● **WHAT THE TASK REQUIRES**: In the records below, find the line that contains "(37, 150) none -> [97,295,184,313] (Optional)" and the line that contains "(409, 847) none". Set down exactly those lines and every line between them, and nothing more.

Revision tracking records:
══════════
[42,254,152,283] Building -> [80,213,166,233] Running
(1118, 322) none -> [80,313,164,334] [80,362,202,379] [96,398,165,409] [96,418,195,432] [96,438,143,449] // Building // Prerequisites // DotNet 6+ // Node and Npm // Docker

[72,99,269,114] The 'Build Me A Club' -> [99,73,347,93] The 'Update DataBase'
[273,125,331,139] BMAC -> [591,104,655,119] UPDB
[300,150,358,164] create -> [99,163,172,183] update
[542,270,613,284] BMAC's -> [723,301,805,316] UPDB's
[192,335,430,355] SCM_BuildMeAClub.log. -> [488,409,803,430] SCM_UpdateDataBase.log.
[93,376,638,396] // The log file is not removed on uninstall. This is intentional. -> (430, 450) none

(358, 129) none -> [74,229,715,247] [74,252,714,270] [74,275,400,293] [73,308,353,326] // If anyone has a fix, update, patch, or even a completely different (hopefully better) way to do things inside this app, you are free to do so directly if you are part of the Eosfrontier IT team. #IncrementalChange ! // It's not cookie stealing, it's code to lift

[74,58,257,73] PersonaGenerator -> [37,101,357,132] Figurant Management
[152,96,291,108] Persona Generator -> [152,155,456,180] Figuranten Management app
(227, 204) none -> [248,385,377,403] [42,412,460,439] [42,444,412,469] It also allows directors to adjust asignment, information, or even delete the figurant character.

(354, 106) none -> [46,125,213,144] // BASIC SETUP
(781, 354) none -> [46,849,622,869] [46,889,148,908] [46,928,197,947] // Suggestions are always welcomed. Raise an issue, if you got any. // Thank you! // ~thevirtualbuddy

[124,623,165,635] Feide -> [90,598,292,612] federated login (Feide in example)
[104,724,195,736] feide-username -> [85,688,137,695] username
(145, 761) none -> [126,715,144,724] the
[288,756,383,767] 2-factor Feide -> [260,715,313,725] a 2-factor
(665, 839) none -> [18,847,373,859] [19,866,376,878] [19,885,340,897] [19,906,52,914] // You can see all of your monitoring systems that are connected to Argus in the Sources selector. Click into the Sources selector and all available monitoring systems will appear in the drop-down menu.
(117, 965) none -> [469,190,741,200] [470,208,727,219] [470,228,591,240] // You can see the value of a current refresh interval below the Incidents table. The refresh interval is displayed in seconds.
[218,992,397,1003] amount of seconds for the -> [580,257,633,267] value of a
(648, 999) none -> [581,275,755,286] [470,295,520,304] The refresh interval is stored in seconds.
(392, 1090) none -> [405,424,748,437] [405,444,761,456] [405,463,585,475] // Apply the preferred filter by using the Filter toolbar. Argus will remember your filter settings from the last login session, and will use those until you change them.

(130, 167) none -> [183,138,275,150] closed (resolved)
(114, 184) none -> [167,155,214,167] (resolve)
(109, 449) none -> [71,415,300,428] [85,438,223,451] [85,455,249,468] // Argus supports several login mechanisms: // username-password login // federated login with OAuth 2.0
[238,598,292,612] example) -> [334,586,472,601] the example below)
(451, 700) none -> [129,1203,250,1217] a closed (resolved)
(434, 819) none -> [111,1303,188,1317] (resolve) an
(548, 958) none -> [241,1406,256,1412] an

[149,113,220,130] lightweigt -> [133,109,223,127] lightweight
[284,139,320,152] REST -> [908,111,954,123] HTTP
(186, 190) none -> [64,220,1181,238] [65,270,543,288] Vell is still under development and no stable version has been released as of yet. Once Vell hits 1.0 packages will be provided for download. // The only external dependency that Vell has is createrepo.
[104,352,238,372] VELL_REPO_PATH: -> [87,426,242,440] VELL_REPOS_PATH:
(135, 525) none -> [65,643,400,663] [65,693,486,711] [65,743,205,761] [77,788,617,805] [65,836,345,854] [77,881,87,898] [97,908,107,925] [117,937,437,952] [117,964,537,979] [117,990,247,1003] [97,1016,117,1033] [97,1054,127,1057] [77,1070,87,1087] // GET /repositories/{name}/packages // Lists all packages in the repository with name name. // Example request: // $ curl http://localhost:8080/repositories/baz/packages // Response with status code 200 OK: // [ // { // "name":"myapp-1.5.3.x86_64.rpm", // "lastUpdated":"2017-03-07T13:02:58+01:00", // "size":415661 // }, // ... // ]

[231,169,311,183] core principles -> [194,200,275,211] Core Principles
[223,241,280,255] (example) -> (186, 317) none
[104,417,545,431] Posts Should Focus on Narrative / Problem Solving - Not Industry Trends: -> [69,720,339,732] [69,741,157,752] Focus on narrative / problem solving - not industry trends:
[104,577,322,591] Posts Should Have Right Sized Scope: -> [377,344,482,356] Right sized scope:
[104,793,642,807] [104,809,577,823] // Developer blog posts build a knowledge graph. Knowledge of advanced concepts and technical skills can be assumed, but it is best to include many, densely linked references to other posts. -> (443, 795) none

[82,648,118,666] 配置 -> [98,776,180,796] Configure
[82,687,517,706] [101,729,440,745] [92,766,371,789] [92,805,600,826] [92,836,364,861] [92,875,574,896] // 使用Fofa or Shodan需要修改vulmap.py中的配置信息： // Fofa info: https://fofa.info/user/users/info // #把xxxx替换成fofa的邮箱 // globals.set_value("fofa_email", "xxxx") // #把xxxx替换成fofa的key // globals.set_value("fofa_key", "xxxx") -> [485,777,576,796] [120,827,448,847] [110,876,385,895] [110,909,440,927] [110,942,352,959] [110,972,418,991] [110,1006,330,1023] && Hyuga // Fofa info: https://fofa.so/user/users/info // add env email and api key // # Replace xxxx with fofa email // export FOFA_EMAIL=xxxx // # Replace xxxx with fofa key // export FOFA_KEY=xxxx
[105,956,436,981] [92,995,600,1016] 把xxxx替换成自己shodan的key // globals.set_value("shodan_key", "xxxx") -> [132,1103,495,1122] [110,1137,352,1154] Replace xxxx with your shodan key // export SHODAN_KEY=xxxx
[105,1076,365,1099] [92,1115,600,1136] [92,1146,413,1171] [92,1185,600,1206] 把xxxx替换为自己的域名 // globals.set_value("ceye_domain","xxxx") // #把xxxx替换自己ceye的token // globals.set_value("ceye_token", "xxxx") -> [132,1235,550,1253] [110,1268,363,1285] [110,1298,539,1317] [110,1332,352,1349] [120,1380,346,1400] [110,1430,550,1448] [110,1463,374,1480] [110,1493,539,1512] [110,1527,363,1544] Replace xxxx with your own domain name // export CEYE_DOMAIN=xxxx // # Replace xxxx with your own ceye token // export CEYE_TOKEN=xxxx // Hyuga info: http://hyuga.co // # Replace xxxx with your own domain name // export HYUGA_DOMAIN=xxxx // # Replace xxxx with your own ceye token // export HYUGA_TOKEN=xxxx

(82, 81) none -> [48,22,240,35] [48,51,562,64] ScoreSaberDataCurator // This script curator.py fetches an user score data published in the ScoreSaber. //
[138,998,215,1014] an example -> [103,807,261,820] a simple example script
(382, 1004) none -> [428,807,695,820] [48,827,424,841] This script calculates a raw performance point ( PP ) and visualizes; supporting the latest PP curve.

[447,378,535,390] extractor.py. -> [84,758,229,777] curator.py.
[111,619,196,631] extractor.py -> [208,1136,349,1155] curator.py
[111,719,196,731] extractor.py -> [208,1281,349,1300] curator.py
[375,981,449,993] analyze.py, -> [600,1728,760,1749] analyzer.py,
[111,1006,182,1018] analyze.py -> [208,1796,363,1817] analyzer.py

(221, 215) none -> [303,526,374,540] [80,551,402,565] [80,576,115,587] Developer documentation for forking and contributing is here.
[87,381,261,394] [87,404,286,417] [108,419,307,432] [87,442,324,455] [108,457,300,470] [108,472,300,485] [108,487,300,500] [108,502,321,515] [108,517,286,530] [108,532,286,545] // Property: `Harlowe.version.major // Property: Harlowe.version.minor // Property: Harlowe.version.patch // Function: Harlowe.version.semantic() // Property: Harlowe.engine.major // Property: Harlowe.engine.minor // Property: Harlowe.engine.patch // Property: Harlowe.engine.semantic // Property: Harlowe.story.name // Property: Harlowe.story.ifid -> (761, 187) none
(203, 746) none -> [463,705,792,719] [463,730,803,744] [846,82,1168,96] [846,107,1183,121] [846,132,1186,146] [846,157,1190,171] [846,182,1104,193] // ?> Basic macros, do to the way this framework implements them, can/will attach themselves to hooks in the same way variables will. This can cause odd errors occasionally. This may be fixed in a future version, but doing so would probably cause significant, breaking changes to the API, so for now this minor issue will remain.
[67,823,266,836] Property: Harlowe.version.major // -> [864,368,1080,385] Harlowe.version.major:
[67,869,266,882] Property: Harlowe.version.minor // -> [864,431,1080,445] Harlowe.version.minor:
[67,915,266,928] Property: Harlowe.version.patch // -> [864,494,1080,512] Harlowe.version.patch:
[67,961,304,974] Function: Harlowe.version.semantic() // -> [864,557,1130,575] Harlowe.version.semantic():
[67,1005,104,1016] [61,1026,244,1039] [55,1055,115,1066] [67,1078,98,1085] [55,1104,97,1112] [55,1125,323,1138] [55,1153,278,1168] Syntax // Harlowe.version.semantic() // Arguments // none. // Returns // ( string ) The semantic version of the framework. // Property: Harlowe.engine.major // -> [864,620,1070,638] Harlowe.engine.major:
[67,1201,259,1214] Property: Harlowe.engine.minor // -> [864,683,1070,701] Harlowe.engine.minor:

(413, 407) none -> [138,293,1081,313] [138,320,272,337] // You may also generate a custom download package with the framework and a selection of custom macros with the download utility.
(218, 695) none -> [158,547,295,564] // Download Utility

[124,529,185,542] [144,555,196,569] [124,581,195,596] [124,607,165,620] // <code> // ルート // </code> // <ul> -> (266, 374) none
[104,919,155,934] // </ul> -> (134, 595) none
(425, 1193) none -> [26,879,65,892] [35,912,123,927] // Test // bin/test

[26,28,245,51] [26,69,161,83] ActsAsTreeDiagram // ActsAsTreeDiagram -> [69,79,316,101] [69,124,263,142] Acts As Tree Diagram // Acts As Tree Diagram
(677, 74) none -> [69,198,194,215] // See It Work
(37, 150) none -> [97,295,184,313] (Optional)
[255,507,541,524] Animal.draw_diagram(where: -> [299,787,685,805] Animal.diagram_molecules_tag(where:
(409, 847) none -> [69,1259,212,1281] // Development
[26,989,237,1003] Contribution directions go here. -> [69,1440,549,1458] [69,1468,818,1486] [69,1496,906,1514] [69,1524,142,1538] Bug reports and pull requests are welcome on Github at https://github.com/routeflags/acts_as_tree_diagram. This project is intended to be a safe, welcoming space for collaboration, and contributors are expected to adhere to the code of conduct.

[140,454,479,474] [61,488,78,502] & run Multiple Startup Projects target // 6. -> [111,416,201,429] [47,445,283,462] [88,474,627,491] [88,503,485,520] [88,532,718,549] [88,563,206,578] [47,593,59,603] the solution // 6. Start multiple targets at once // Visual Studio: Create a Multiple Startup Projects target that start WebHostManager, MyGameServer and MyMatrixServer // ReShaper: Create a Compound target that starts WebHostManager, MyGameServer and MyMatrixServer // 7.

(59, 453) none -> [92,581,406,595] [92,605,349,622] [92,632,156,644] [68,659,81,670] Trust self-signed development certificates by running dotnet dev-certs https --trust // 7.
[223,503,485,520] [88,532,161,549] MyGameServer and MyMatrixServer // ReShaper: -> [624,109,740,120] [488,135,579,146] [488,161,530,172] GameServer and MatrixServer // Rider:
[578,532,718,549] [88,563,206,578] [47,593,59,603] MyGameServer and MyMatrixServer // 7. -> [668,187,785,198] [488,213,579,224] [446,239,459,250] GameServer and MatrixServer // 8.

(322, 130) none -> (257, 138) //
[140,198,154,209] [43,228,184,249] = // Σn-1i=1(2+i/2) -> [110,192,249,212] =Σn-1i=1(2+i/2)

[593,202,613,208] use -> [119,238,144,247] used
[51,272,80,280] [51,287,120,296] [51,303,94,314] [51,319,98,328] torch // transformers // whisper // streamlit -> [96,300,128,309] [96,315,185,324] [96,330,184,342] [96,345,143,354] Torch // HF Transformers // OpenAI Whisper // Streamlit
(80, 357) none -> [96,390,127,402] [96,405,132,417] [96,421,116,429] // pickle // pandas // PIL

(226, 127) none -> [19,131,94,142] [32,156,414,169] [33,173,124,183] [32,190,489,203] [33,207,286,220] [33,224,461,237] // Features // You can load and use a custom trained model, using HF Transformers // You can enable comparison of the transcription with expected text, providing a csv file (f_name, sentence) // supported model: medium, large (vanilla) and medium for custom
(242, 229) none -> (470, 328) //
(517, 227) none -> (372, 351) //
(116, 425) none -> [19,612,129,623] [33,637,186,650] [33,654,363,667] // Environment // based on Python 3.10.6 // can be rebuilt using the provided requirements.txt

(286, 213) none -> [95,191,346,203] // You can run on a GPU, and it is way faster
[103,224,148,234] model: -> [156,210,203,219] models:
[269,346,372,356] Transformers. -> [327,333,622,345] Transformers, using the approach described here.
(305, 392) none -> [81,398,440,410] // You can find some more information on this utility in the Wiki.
══════════
● **WRITTEN ANSWER**:
(37, 150) none -> [97,295,184,313] (Optional)
[255,507,541,524] Animal.draw_diagram(where: -> [299,787,685,805] Animal.diagram_molecules_tag(where:
(409, 847) none -> [69,1259,212,1281] // Development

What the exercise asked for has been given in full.